Anoche soñé con ella. Hace años que no la veo y muchos más que no hablamos.
Mi mamá tocó el timbre y escuché su voz por primera vez. Abrió y nos saludó con su enorme sonrisa, la que dedicaba a todos sus alumnos. Nos condujo a mi hermana y a mí por el patio de su casa y entramos al aula, que estaba al lado del garaje. Éramos las primeras en llegar y estábamos ansiosas por saber quiénes serían nuestros compañeros. Honestamente, no recuerdo que ninguna quisiera aprender inglés pero fue decisión de papá y mamá. Nos sentamos alrededor de la mesa redonda que había allí y enseguida vimos por la ventana que se acercaba una chica. La conocía de la escuela, era un año menor que yo. De repente, otras caras conocidas se sumaron. Una era la de un niño de mi grado, un amigo en la actualidad, junto a su hermana. Y un chico y una chica más. Todos íbamos al mismo colegio pero a distintos grados.

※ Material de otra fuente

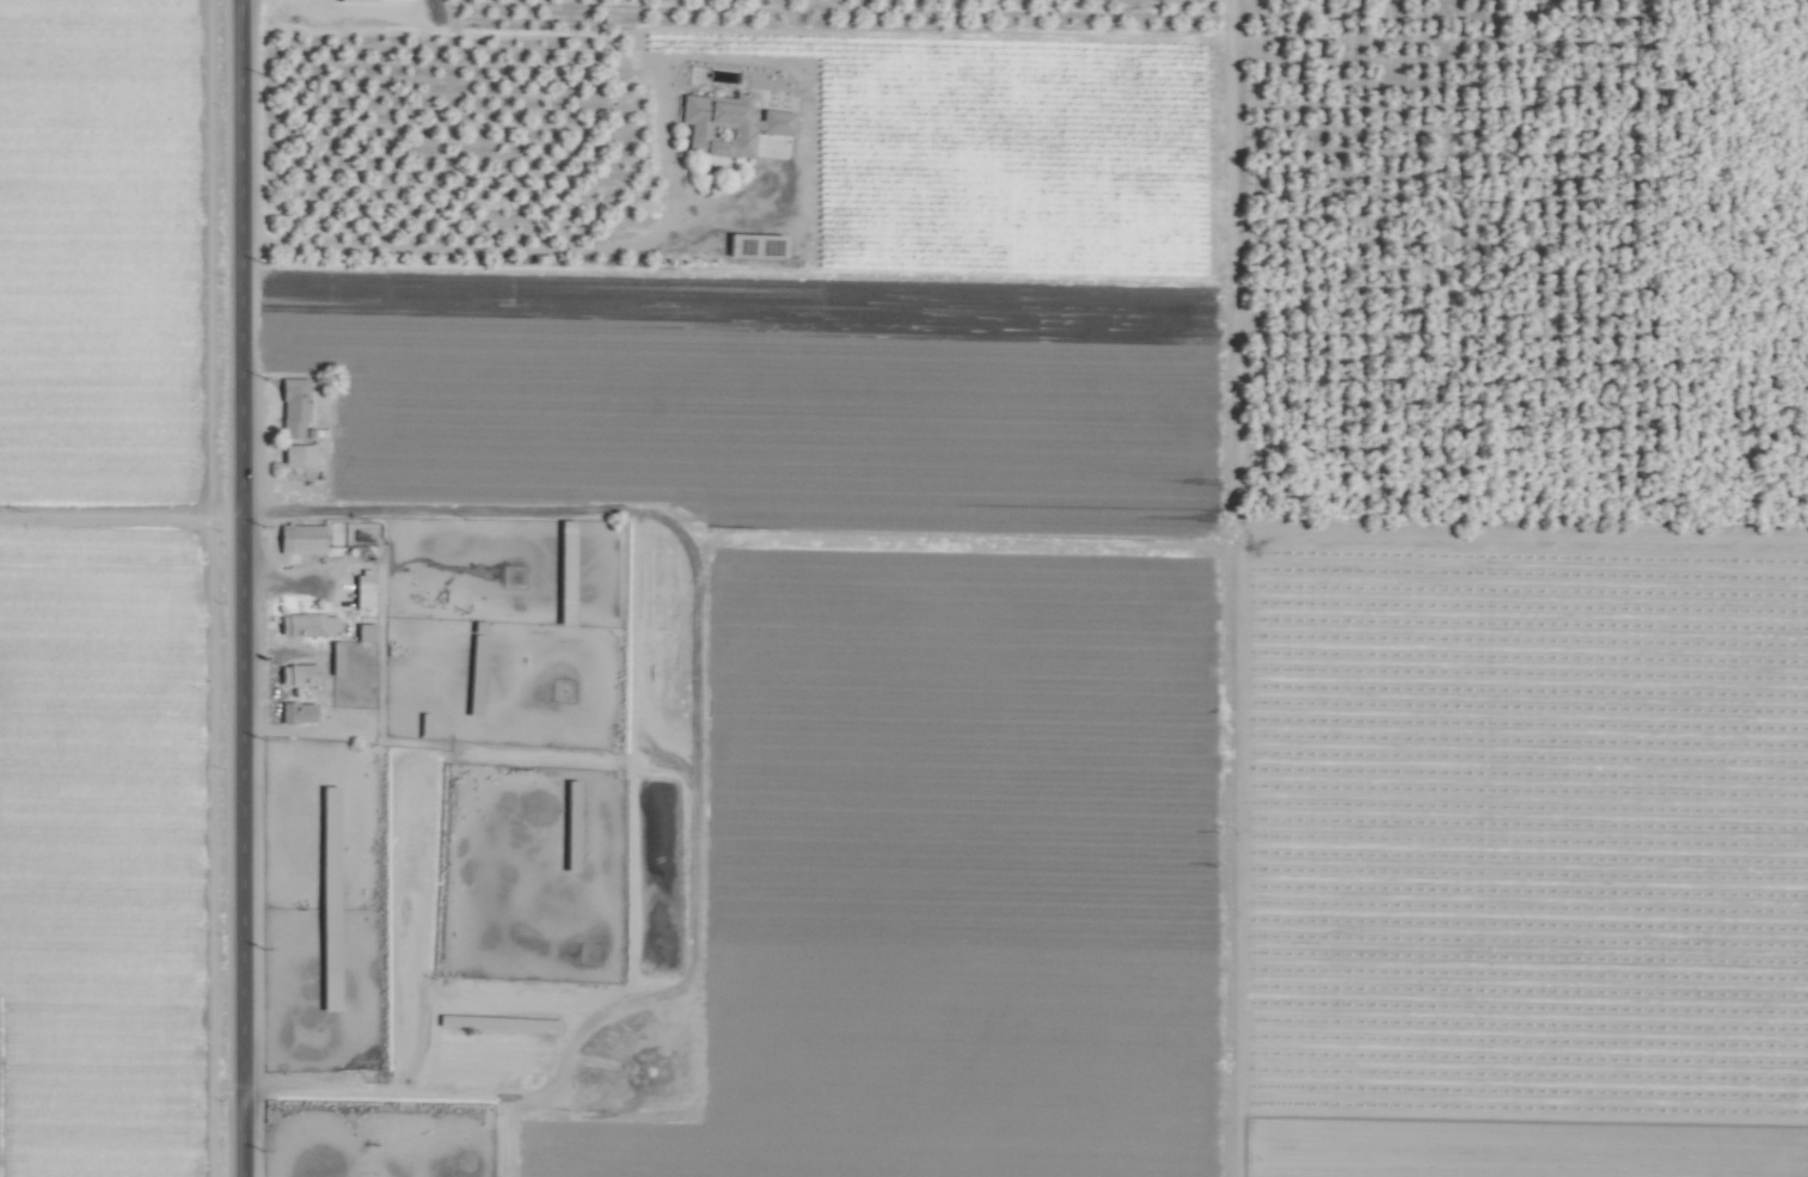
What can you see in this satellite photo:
building: (726, 124)
road: (485, 246)
building: (292, 407)
building: (296, 455)
road: (424, 510)
road: (116, 524)
building: (299, 539)
road: (233, 588)
crop: (904, 588)
building: (306, 625)
building: (363, 633)
building: (295, 675)
building: (295, 712)
crop: (471, 836)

Graciela se presentó y luego lo hicimos nosotros, relajados, como si hiciese mucho tiempo que nos juntáramos por la mañana a platicar en otro idioma. Ese día comenzó la historia de un lenguaje nuevo, no del inglés, que igualmente aprendí un montón, sino el de profesora-estudiante, una relación que hoy sé que se considera pedagógica pero siento que es fundacional.
Cuando mis horarios se volvieron acotados porque tenía que viajar a Capital Federal por una situación personal que estaba atravesando, Grace, como le decíamos, esperó a que todos se fueran, se sentó a mi lado y me dijo que ella estaba para lo que necesitara. Aunque yo no quise hablar de lo que me pasaba, ella comprendió y me acompaño desde su lugar.
Cuando terminé el secundario, y no supe qué quería estudiar o hacer de mi vida, ella me preguntó si podía ayudarla dando clases particulares a niños y niñas que necesitaban practicar para exámenes, mejorar o aprobar la materia. Dije que sí, porque la confianza que depositó en mi al pedírmelo hizo que creyera que yo podía hacerlo. Así que me dio material, algunas indicaciones y arranqué. Disfrutaba preparar clases, idear actividades, colaborar en el aprendizaje de otros. Y tome como modelo la forma en que yo había vivido las clases de Grace, en cómo se había brindado a nosotros, cómo nos acercó a una lengua desconocida.
Ese mismo año me di cuenta que quería enseñar y aprender con otros, comenzaba mi viaje por la docencia.